Demonstration gegen die Einführung von Grenzkontrollen am Brenner
Samstag 7. Mai 2016
Treffpunkt ab 14.30 Uhr am Bahnhof Brenner(o)
Der österreichische Staat hat angekündigt, bis Sommer 2016 die Grenze
am Brenner für Flüchtlinge zu schließen. Wie zuvor bereits andere
Landesgrenzen (z. B. Spielfeld, Steiermark), wird der Grenzübergang mit
Stacheldraht, Schranken und Kontrollposten der Polizei und des Militärs
„abgesichert“. Wer von Italien aus nach Österreich einreisen will – egal
ob per Auto, Zug oder Fahrrad – soll kontrolliert werden.
Was unter dem zynischen Titel „Grenzmanagement“ nun als technische Problemlösung verkauft wird, hat für die Betroffenen, die von Krieg und Verfolgung bedroht sind, brutale, oft tödliche Konsequenzen: Sie können teils nicht einmal mehr aus den Kriegsgebieten fliehen: So hat etwa die Schließung der „Balkanroute“ dazu geführt, dass die Türkei ihrerseits die Grenze gegen Flüchtlinge aus Syrien militärisch abriegelt. Schaffen es die Menschen dennoch das Land zu verlassen, sterben weiterhin jährlich tausende von ihnen bei der Überfahrt im Mittelmeer, da sichere und legale Fluchtwege fehlen. In Europa erwarten sie nun Massenquartiere, geschlossene Grenzen und Abschiebungen in unsichere Drittstaaten oder gar zurück in die Kriegsgebiete.

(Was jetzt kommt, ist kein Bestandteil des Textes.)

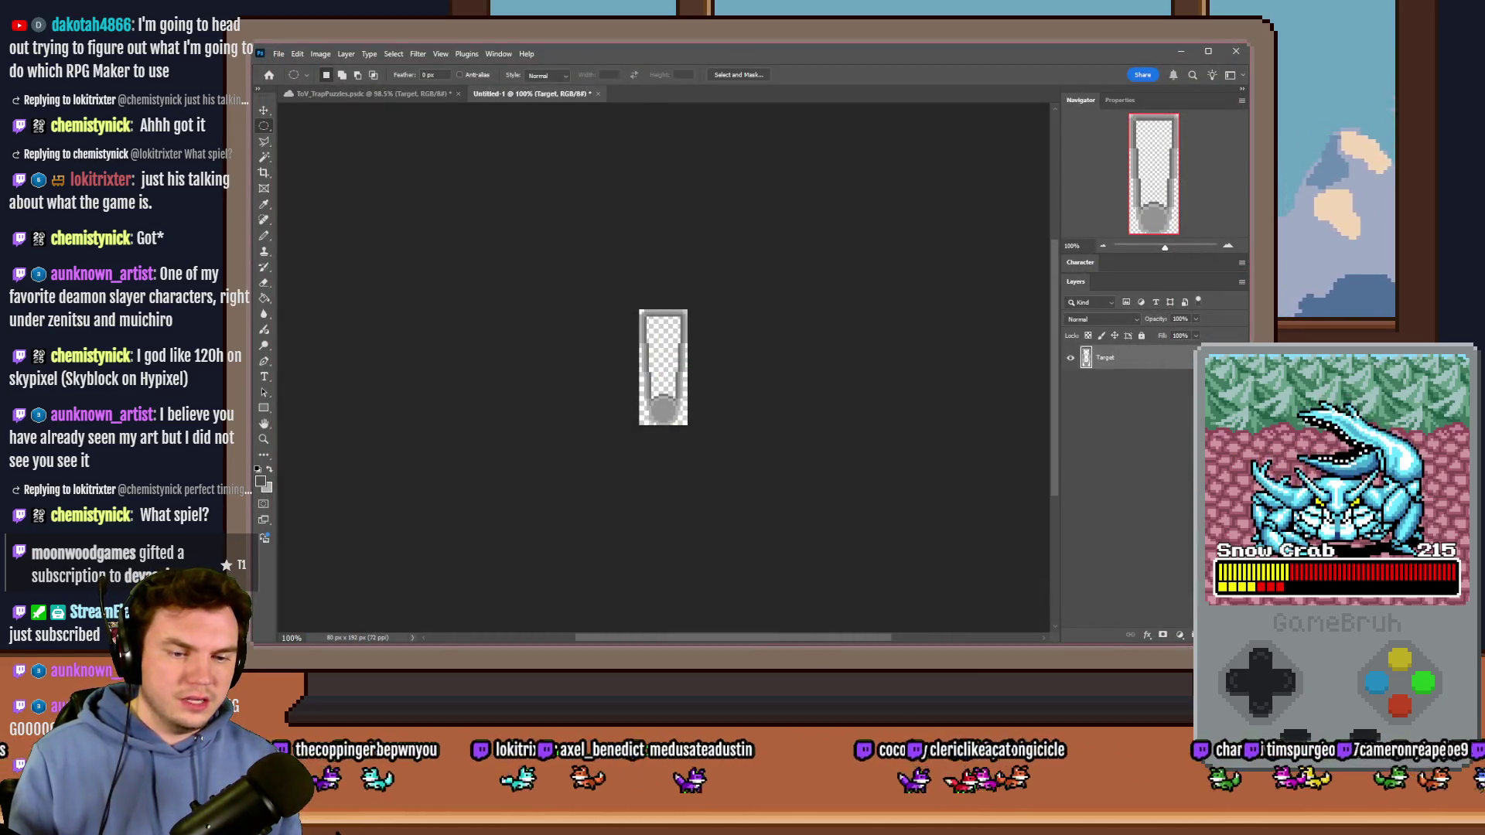
pyautogui.press('alt+Tab')
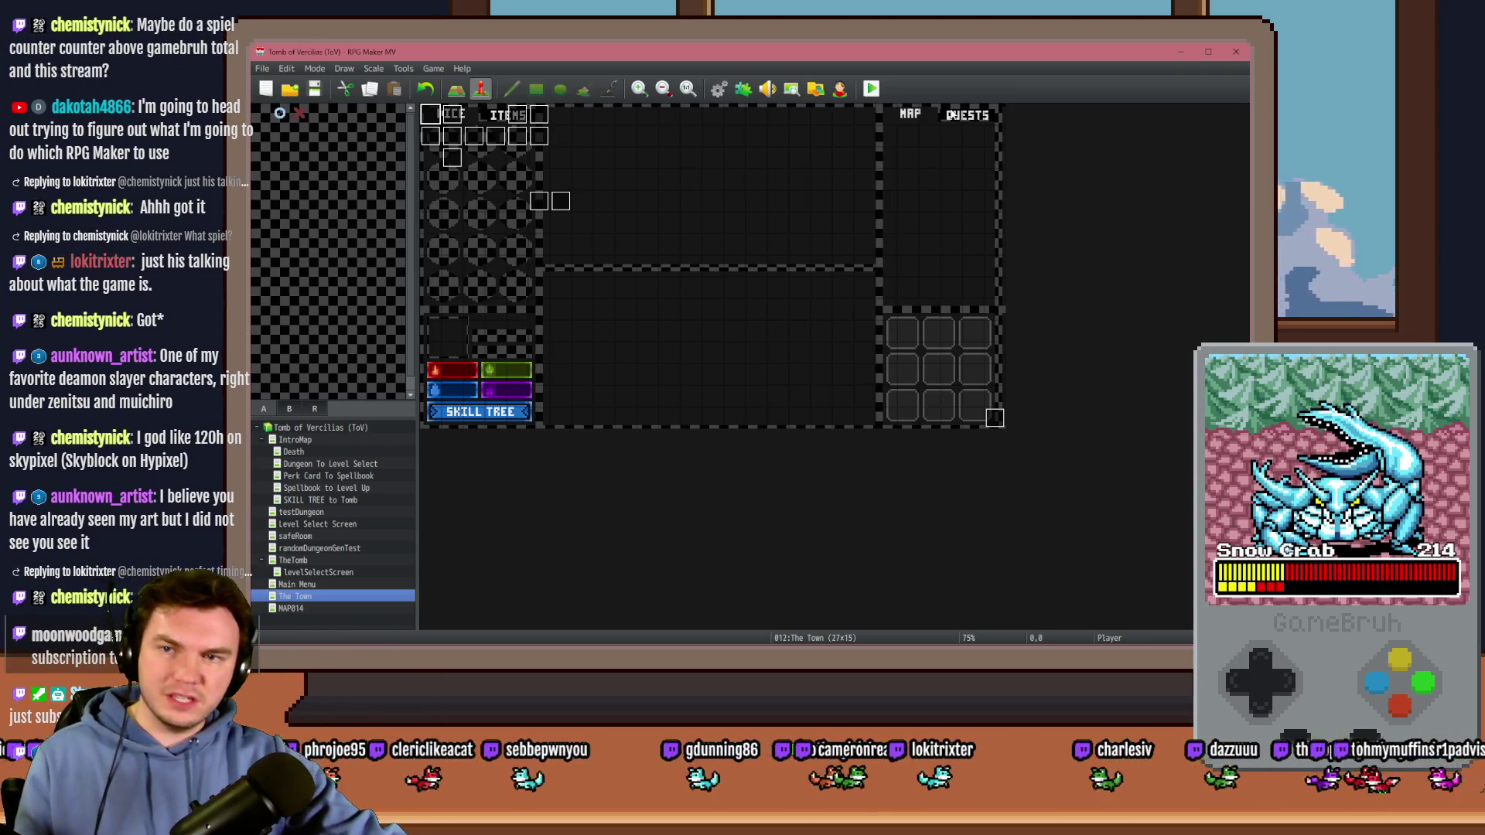
# Step: Open TheTomb map and scroll through the PortalPuzzleInteractions event's commands before closing it with OK
pyautogui.click(318, 475)
pyautogui.rightClick(437, 110)
pyautogui.moveTo(573, 275)
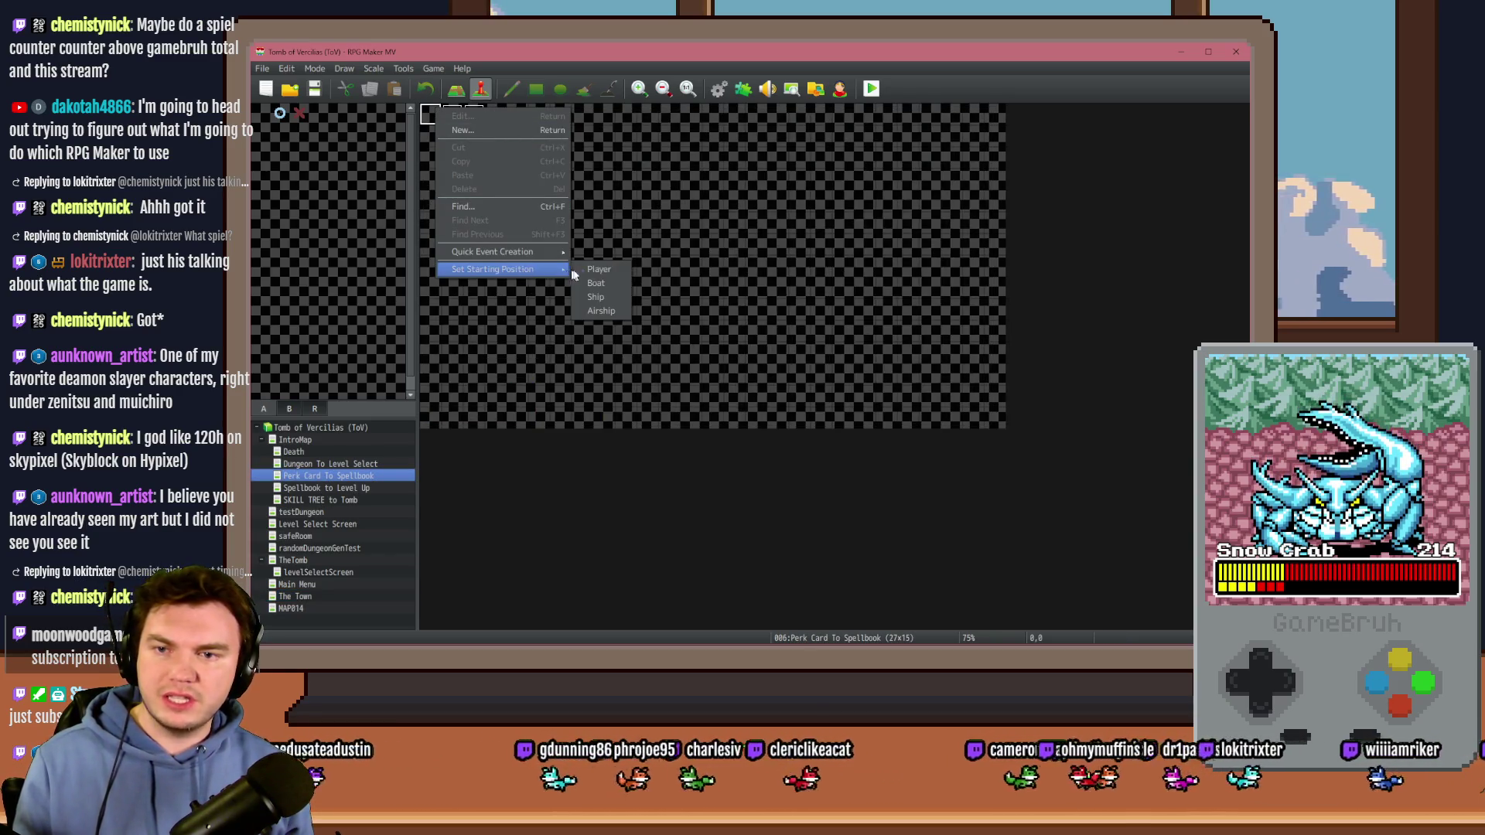
pyautogui.click(293, 560)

Die jetzige Situation stellt uns ganz konkret vor die Frage, in was für einer Gesellschaft wir leben wollen. Sie zu akzeptieren macht uns zu Mittäter*innen einer völlig menschenverachtenden, mörderischen Politik!
Lasst uns daher ein klares Zeichen gegen die rassistische Grenzschließung am Brenner setzen!